What Would Happen If Usaid Aid Is Suspended?4436

Some observers have hypothesized that those who could benefit most from the cut in funds for cooperation would be precisely the dictatorships of the region. For example, last year, USAID allocated 211 million dollars to Venezuela, including 33 million for groups monitoring “democracy, human rights, and governance,” which used these funds to observe the 2024 elections, organize an independent vote count, and collect copies of the electoral records. This allowed them to verify and document that the opposition candidate, Edmundo González Urrutia, had won the elections. If that aid is suspended, democracy and human rights would be severely affected. Of course, things can be done better. Properly implemented cooperation facilitates development, employment, security, and prosperity, which is good for democracy and institutions, but also for economic growth and the expansion of open markets. The combination of these factors has made the USA, with all the nuances one wants, as **Martin Wolf of the **Financial Times, writes, a successful hegemonic power and, under certain parameters, benign.
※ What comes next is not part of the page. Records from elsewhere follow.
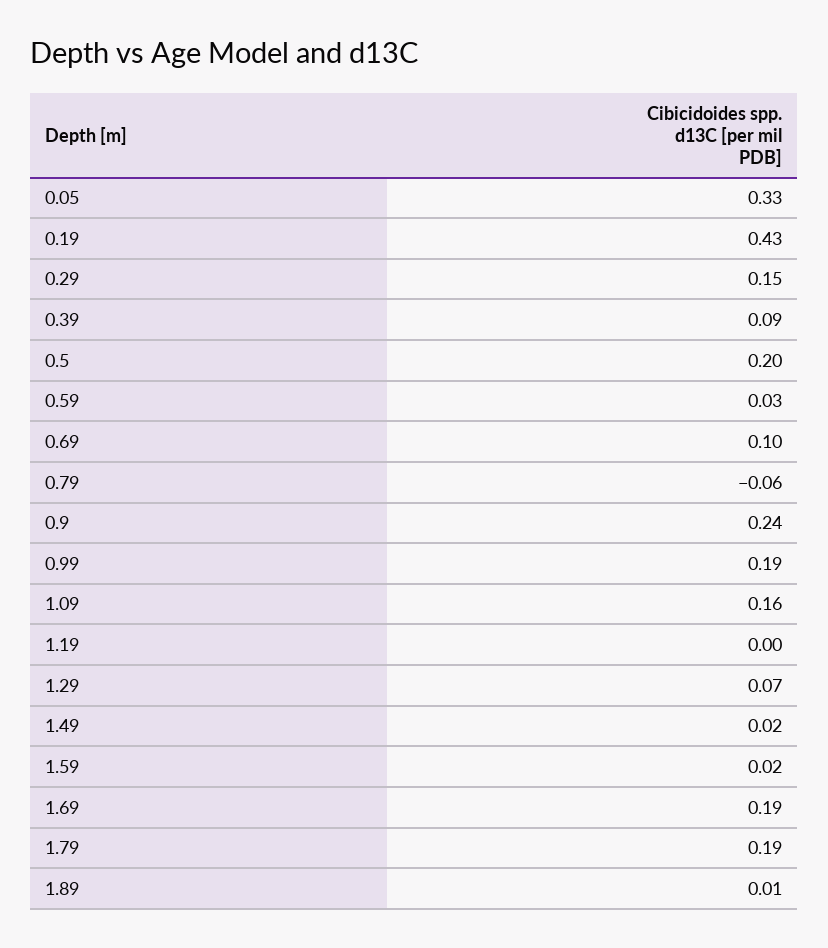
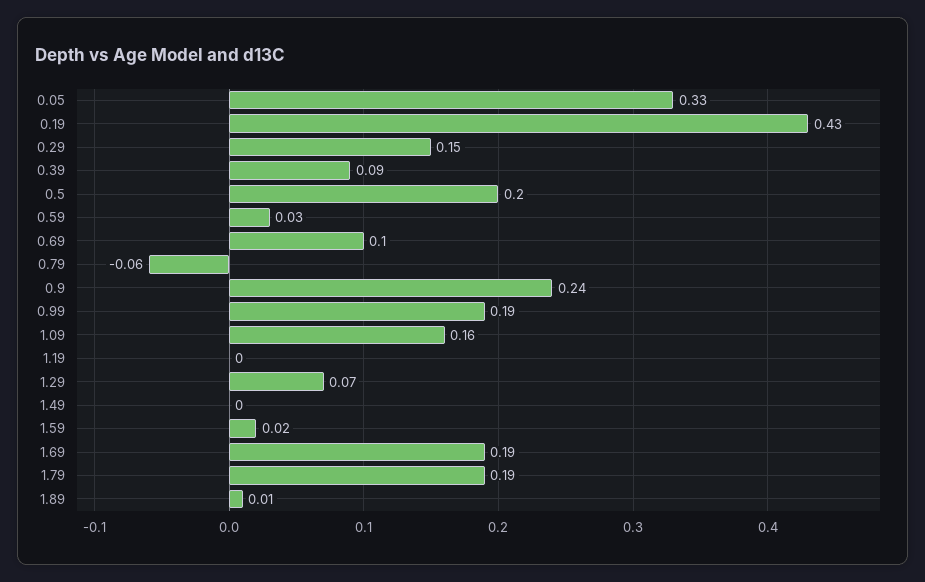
  {
    "0.05": 0.33,
    "0.19": 0.43,
    "0.29": 0.15,
    "0.39": 0.09,
    "0.5": 0.2,
    "0.59": 0.03,
    "0.69": 0.1,
    "0.79": -0.06,
    "0.9": 0.24,
    "0.99": 0.19,
    "1.09": 0.16,
    "1.19": 0,
    "1.29": 0.07,
-   "1.49": 0.02,
+   "1.49": 0,
    "1.59": 0.02,
    "1.69": 0.19,
    "1.79": 0.19,
    "1.89": 0.01
  }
“A world with more prosperous, healthy and stable countries is a better place to live. The main instruments to achieve these goals are multilateral institutions. If the US is going to turn its back on its past wisdom, it is up to the rest of us to create a multilateral way forward, while we wait for the US to finally find a way back to the light,” Wolff points out.

Many influential voices in Ibero-America insist that it is in the national interest, of course of the USA, but also of many other countries—the Scandinavian countries, the Netherlands, Belgium, France, England, Germany, Italy, and Spain, among others—to contribute to trying to: “suppress or reduce real obstacles to development in poor countries: corruption, authoritarianism, human rights violations, lack of freedom of the press, weakness of institutions, lack of independence of the judiciary, etc.” and to shield against this, channel aid to the defense of democracy and human rights. Many of these evils are commonplace in Mexico today.

Conclusion

In conclusion, it is critical today to make a new, more demanding and vigorous appeal to the international community about the** dangers to which the disinterest and indifference of countries, governments, and leaders regarding the strengthening of democracies and human rights can lead**. Equally critical is also to educate citizens themselves to revitalize the value of democracy, freedoms, and the exercise of fundamental rights.